*EXERCISE*.
Leave out all pictures while repeating the records exactly and completely.

*Lens and sensor metadata*.
********************

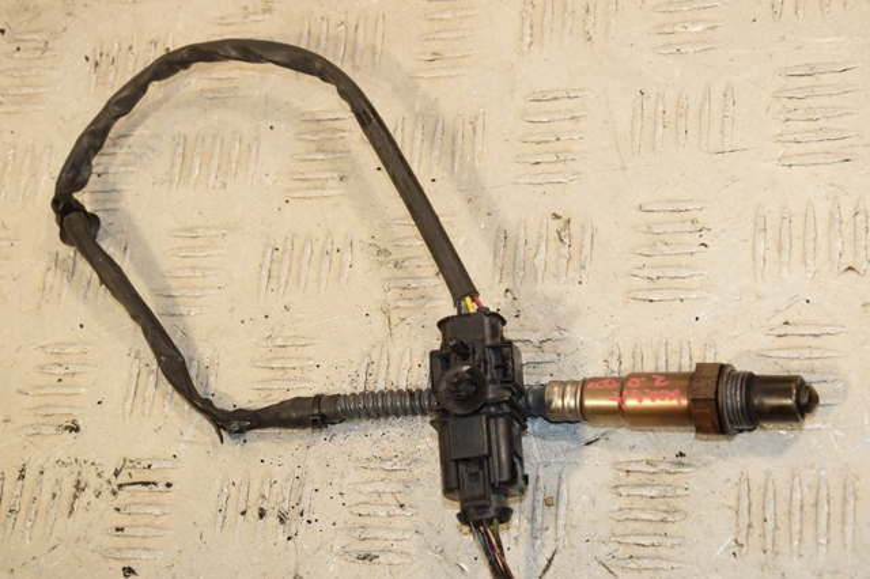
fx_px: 1884
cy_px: 290
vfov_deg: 17.5
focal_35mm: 78
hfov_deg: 26.0
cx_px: 435
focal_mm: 52
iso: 800
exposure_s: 1/200
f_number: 8
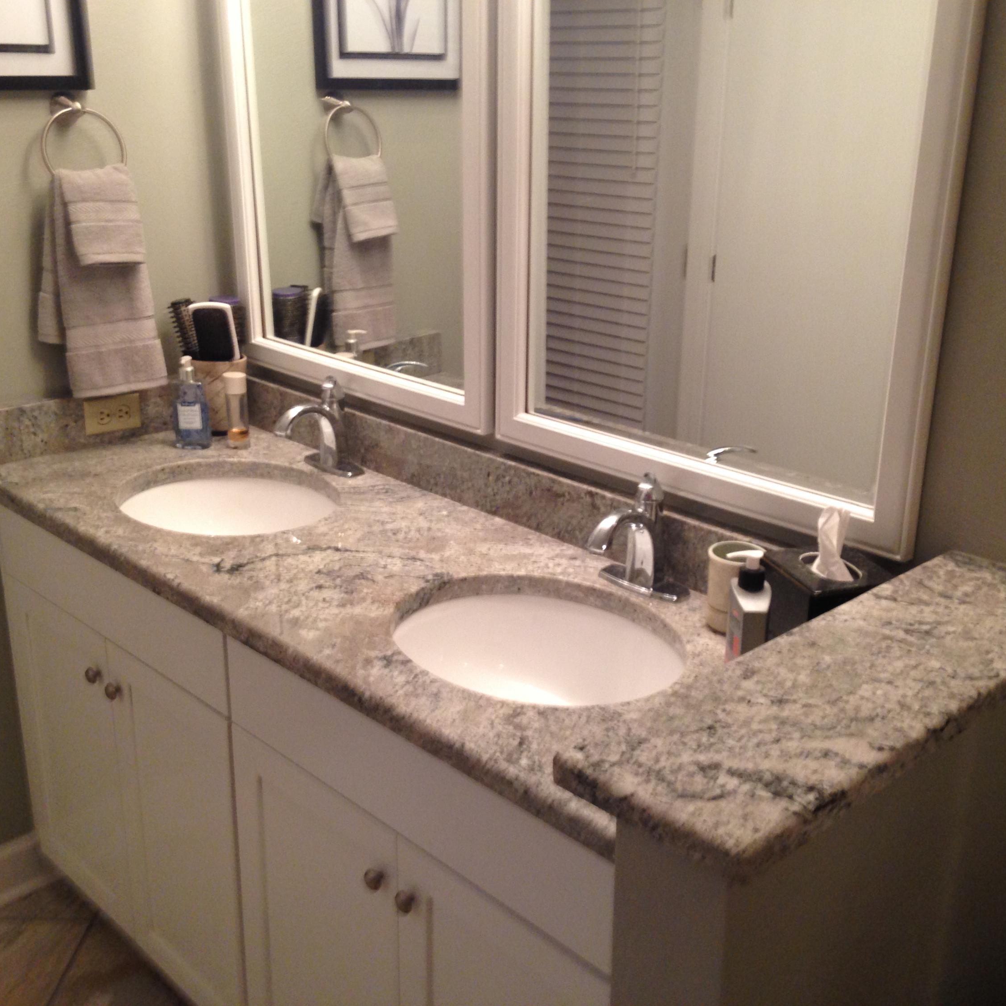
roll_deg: -0.9
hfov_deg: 42.8
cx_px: 513
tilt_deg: -18.8
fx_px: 1282
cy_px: 503
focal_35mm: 39
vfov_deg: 42.8
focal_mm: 4.12
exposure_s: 1/20
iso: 125
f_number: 2.4
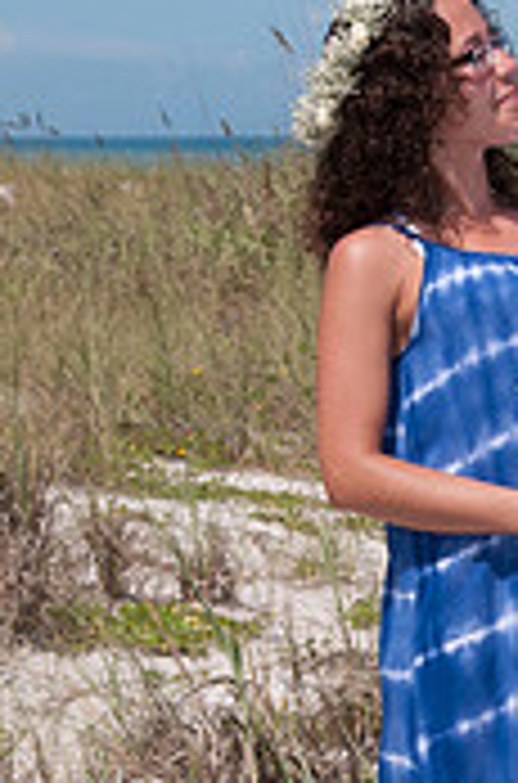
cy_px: 603
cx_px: 588
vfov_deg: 11.7
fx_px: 3800
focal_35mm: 175
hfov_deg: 7.7
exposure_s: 1/250
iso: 100
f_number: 11
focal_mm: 45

********************

*WRITTEN ANSWER*.
fx_px: 1884
cy_px: 290
vfov_deg: 17.5
focal_35mm: 78
hfov_deg: 26.0
cx_px: 435
focal_mm: 52
iso: 800
exposure_s: 1/200
f_number: 8
roll_deg: -0.9
hfov_deg: 42.8
cx_px: 513
tilt_deg: -18.8
fx_px: 1282
cy_px: 503
focal_35mm: 39
vfov_deg: 42.8
focal_mm: 4.12
exposure_s: 1/20
iso: 125
f_number: 2.4
cy_px: 603
cx_px: 588
vfov_deg: 11.7
fx_px: 3800
focal_35mm: 175
hfov_deg: 7.7
exposure_s: 1/250
iso: 100
f_number: 11
focal_mm: 45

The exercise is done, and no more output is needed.